К. Н. Леонтьев задавался вопросом о соответствии борьбы с католицизмом задачам укрепления российской государственности. Как человек православный он был, безусловно, за переход католиков в православие, но предлагал смотреть на ситуацию реально. Борьба с католицизмом была важной составной частью русификации западных губерний России, однако публицист сомневался, что ослабление позиций католицизма в результате обрусения автоматически приведет к занятию его позиций православием. В условиях очевидного ослабления религиозности русской интеллигенции и роста религиозного индифферентизма, по его мнению, усиление русского влияния скорее будет иметь негативные последствия для религиозности национальных регионов: «Не православие предлагает великорусское “ядро” своим пестрым национальным окраинам, как предлагало оно татарам при Иоаннах, - а европейский прогресс самого разлагающего свойства» [26. С. 251]. Будет ослаблена вера вообще, а не только католическая. Вслед за этим последует всплеск либеральных и нигилистических настроений, которые стали едва ли не господствующими в русском образованном обществе и непременно распространится на окраины, поэтому «русификация окраин есть не что иное, как демократическая европеизация их» [Там же. С. 252].
В результате публицист вынужден был признать, что «охранительные свойства» сильнее у инородцев и иноверцев, чем у русских, успешное сопротивление обрусению скорее во благо Российскому государству: «...и русский старовер, и ксендз, и татарский мулла, и самый дикий и злой черкес стали лучше и безвреднее для нас наших единокровных и по названию (но не по духу, конечно) единоверных братьев!» [26. С. 255].

ИЗВЛЕЧЁННЫЕ ДАННЫЕ ▸
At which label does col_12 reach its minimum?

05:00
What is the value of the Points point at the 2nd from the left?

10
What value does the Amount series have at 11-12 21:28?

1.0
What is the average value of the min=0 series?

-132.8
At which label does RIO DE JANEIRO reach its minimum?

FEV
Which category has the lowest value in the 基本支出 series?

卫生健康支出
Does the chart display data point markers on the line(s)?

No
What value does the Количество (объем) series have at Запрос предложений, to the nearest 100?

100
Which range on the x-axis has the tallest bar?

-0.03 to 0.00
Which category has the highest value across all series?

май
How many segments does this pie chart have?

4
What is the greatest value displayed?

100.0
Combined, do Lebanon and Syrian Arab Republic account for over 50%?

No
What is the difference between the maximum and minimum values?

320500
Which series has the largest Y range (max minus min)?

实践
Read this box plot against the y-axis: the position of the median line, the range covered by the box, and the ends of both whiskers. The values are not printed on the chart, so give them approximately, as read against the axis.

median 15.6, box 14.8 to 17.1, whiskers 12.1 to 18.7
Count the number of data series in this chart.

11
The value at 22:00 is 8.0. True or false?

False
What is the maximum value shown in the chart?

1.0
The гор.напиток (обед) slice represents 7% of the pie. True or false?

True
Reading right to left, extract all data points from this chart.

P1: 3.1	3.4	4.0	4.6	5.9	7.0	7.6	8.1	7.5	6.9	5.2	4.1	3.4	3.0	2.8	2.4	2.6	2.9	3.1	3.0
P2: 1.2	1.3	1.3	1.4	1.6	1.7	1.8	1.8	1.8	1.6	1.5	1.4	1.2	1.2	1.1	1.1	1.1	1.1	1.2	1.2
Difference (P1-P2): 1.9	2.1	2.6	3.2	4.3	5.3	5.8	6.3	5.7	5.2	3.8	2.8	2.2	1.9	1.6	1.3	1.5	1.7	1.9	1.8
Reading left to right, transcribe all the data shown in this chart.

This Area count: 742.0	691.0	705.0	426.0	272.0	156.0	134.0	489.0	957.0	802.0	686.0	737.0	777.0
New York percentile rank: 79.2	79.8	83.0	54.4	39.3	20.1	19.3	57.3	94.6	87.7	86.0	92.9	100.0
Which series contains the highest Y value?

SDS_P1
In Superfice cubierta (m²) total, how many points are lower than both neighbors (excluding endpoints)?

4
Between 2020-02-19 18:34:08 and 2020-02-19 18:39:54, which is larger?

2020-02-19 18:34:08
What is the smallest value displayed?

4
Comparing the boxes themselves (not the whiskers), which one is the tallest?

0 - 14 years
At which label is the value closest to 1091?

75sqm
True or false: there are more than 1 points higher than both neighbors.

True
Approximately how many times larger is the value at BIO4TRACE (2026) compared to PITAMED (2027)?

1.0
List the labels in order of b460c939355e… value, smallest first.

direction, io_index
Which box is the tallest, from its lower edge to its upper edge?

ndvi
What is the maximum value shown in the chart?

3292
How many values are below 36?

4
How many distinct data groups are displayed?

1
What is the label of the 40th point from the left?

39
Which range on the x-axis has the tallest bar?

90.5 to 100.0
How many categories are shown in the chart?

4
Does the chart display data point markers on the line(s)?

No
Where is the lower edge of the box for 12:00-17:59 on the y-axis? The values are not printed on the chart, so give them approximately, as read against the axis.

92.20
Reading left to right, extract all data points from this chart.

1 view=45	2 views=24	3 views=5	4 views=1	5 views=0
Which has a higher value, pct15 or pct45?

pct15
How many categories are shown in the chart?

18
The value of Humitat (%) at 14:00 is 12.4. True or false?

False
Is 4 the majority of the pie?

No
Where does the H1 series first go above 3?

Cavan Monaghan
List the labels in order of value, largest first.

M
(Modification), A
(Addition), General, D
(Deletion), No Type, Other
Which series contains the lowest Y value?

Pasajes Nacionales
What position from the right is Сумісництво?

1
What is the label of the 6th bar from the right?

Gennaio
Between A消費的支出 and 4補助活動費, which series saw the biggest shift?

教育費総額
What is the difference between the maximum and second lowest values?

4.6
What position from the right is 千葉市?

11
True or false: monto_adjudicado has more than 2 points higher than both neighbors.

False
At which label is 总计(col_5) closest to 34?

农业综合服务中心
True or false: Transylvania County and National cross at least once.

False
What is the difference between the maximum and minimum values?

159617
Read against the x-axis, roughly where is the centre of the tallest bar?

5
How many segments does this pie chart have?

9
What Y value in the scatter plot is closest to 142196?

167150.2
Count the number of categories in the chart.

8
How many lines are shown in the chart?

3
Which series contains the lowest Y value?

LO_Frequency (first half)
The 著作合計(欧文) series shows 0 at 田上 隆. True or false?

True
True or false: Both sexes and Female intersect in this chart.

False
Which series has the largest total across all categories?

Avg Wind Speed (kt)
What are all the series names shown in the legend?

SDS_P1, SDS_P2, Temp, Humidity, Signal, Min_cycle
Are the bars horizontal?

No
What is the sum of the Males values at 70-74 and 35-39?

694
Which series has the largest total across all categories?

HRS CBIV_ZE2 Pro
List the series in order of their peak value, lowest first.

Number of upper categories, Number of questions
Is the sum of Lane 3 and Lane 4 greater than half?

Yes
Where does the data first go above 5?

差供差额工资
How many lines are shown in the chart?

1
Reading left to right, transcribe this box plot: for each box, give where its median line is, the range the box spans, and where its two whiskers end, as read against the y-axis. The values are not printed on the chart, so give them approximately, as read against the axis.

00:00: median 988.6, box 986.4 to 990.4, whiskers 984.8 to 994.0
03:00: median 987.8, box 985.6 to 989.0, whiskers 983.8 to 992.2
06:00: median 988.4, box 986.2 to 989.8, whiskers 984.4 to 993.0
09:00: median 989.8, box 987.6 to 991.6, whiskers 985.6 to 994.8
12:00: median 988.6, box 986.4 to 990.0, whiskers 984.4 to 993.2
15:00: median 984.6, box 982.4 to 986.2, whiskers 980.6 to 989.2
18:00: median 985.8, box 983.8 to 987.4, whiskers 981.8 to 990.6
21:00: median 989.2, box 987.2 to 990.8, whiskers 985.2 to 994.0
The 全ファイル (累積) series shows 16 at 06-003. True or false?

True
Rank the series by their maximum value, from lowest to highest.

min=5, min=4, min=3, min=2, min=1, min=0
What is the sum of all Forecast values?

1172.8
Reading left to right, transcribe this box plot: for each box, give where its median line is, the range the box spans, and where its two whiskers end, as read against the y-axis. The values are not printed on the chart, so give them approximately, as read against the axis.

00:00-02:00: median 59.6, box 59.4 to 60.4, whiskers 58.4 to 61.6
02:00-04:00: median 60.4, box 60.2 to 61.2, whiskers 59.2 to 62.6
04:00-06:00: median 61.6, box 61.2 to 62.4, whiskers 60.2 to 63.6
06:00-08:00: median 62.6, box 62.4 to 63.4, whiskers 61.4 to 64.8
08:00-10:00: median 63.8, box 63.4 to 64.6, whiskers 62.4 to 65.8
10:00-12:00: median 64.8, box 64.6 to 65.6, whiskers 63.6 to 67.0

ЗАДАНИЕ A ▸ Что, согласно исходному тексту, великорусское «ядро» предлагает своим национальным окраинам вместо православия?
ЗАДАНИЕ B ▸ Повторите фрагмент исходного текста между словами «В результате публицист» и «[26. С. 255].» включительно.

РЕШЕНИЕ A ▸ Европейский прогресс самого разлагающего свойства.

РЕШЕНИЕ B ▸
В результате публицист вынужден был признать, что «охранительные свойства» сильнее у инородцев и иноверцев, чем у русских, успешное сопротивление обрусению скорее во благо Российскому государству: «...и русский старовер, и ксендз, и татарский мулла, и самый дикий и злой черкес стали лучше и безвреднее для нас наших единокровных и по названию (но не по духу, конечно) единоверных братьев!» [26. С. 255].